Exercise details
Extract the text from every one of the records below, reproducing each line verbatim and in its original order.

*** Data to process ***

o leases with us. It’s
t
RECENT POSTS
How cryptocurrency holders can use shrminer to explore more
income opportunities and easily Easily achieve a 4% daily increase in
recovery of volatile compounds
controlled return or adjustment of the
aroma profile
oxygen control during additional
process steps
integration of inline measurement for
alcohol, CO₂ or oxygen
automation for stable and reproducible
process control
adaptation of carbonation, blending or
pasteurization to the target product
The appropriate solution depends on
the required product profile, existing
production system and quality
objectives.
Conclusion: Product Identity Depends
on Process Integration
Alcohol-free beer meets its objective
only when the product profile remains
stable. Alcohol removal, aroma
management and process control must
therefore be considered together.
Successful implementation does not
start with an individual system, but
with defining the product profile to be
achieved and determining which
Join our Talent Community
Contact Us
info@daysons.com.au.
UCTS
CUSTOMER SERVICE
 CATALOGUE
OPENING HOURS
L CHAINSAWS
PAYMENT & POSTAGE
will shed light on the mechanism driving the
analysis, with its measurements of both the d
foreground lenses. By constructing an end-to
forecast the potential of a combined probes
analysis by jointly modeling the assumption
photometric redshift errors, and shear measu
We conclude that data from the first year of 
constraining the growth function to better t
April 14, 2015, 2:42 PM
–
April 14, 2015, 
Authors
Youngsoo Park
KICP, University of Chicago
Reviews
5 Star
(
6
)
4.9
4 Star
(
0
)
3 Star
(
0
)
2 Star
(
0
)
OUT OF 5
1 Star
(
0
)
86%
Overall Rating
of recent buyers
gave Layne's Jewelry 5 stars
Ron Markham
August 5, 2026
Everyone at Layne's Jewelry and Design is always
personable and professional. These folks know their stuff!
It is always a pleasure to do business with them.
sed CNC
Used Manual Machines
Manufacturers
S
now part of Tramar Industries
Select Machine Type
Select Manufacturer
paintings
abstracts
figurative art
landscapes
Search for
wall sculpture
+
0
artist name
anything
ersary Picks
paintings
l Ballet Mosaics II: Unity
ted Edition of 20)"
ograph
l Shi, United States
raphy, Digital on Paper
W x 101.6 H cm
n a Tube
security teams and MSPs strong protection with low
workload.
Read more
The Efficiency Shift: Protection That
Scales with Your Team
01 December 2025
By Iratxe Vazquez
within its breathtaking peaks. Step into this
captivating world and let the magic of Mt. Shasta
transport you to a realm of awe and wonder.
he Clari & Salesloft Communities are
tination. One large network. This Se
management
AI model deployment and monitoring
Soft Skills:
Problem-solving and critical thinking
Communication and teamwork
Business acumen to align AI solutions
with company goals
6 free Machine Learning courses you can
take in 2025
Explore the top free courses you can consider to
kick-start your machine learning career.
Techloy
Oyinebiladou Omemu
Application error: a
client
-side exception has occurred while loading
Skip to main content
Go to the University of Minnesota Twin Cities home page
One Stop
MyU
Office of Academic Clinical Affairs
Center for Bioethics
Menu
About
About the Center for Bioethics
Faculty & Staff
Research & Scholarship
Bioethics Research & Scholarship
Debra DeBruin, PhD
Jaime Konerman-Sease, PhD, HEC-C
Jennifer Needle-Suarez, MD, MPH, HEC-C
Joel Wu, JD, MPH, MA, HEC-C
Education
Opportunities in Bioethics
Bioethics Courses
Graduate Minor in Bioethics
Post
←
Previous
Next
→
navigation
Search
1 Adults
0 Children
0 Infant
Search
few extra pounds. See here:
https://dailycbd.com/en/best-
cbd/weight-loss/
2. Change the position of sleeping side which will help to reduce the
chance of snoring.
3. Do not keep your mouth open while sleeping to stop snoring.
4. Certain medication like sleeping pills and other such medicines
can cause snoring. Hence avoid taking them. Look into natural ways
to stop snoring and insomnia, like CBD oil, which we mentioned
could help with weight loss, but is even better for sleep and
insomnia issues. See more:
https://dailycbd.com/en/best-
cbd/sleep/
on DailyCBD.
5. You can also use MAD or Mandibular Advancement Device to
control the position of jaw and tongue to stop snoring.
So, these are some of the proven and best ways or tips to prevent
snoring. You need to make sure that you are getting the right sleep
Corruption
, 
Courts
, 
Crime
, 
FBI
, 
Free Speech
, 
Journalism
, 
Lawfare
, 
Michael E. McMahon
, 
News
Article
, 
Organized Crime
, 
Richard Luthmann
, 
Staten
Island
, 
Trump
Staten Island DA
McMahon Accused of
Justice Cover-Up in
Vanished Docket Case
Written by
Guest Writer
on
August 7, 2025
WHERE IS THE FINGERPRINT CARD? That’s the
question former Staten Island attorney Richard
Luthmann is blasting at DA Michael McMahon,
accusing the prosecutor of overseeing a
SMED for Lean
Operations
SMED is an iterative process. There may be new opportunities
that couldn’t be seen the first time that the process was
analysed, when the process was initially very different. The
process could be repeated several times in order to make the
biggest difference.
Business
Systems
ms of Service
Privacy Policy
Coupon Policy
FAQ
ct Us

***

Answer for the task
o leases with us. It’s
t
RECENT POSTS
How cryptocurrency holders can use shrminer to explore more
income opportunities and easily Easily achieve a 4% daily increase in
recovery of volatile compounds
controlled return or adjustment of the
aroma profile
oxygen control during additional
process steps
integration of inline measurement for
alcohol, CO₂ or oxygen
automation for stable and reproducible
process control
adaptation of carbonation, blending or
pasteurization to the target product
The appropriate solution depends on
the required product profile, existing
production system and quality
objectives.
Conclusion: Product Identity Depends
on Process Integration
Alcohol-free beer meets its objective
only when the product profile remains
stable. Alcohol removal, aroma
management and process control must
therefore be considered together.
Successful implementation does not
start with an individual system, but
with defining the product profile to be
achieved and determining which
Join our Talent Community
Contact Us
info@daysons.com.au.
UCTS
CUSTOMER SERVICE
 CATALOGUE
OPENING HOURS
L CHAINSAWS
PAYMENT & POSTAGE
will shed light on the mechanism driving the
analysis, with its measurements of both the d
foreground lenses. By constructing an end-to
forecast the potential of a combined probes
analysis by jointly modeling the assumption
photometric redshift errors, and shear measu
We conclude that data from the first year of 
constraining the growth function to better t
April 14, 2015, 2:42 PM
–
April 14, 2015, 
Authors
Youngsoo Park
KICP, University of Chicago
Reviews
5 Star
(
6
)
4.9
4 Star
(
0
)
3 Star
(
0
)
2 Star
(
0
)
OUT OF 5
1 Star
(
0
)
86%
Overall Rating
of recent buyers
gave Layne's Jewelry 5 stars
Ron Markham
August 5, 2026
Everyone at Layne's Jewelry and Design is always
personable and professional. These folks know their stuff!
It is always a pleasure to do business with them.
sed CNC
Used Manual Machines
Manufacturers
S
now part of Tramar Industries
Select Machine Type
Select Manufacturer
paintings
abstracts
figurative art
landscapes
Search for
wall sculpture
+
0
artist name
anything
ersary Picks
paintings
l Ballet Mosaics II: Unity
ted Edition of 20)"
ograph
l Shi, United States
raphy, Digital on Paper
W x 101.6 H cm
n a Tube
security teams and MSPs strong protection with low
workload.
Read more
The Efficiency Shift: Protection That
Scales with Your Team
01 December 2025
By Iratxe Vazquez
within its breathtaking peaks. Step into this
captivating world and let the magic of Mt. Shasta
transport you to a realm of awe and wonder.
he Clari & Salesloft Communities are
tination. One large network. This Se
management
AI model deployment and monitoring
Soft Skills:
Problem-solving and critical thinking
Communication and teamwork
Business acumen to align AI solutions
with company goals
6 free Machine Learning courses you can
take in 2025
Explore the top free courses you can consider to
kick-start your machine learning career.
Techloy
Oyinebiladou Omemu
Application error: a
client
-side exception has occurred while loading
Skip to main content
Go to the University of Minnesota Twin Cities home page
One Stop
MyU
Office of Academic Clinical Affairs
Center for Bioethics
Menu
About
About the Center for Bioethics
Faculty & Staff
Research & Scholarship
Bioethics Research & Scholarship
Debra DeBruin, PhD
Jaime Konerman-Sease, PhD, HEC-C
Jennifer Needle-Suarez, MD, MPH, HEC-C
Joel Wu, JD, MPH, MA, HEC-C
Education
Opportunities in Bioethics
Bioethics Courses
Graduate Minor in Bioethics
Post
←
Previous
Next
→
navigation
Search
1 Adults
0 Children
0 Infant
Search
few extra pounds. See here:
https://dailycbd.com/en/best-
cbd/weight-loss/
2. Change the position of sleeping side which will help to reduce the
chance of snoring.
3. Do not keep your mouth open while sleeping to stop snoring.
4. Certain medication like sleeping pills and other such medicines
can cause snoring. Hence avoid taking them. Look into natural ways
to stop snoring and insomnia, like CBD oil, which we mentioned
could help with weight loss, but is even better for sleep and
insomnia issues. See more:
https://dailycbd.com/en/best-
cbd/sleep/
on DailyCBD.
5. You can also use MAD or Mandibular Advancement Device to
control the position of jaw and tongue to stop snoring.
So, these are some of the proven and best ways or tips to prevent
snoring. You need to make sure that you are getting the right sleep
Corruption
, 
Courts
, 
Crime
, 
FBI
, 
Free Speech
, 
Journalism
, 
Lawfare
, 
Michael E. McMahon
, 
News
Article
, 
Organized Crime
, 
Richard Luthmann
, 
Staten
Island
, 
Trump
Staten Island DA
McMahon Accused of
Justice Cover-Up in
Vanished Docket Case
Written by
Guest Writer
on
August 7, 2025
WHERE IS THE FINGERPRINT CARD? That’s the
question former Staten Island attorney Richard
Luthmann is blasting at DA Michael McMahon,
accusing the prosecutor of overseeing a
SMED for Lean
Operations
SMED is an iterative process. There may be new opportunities
that couldn’t be seen the first time that the process was
analysed, when the process was initially very different. The
process could be repeated several times in order to make the
biggest difference.
Business
Systems
ms of Service
Privacy Policy
Coupon Policy
FAQ
ct Us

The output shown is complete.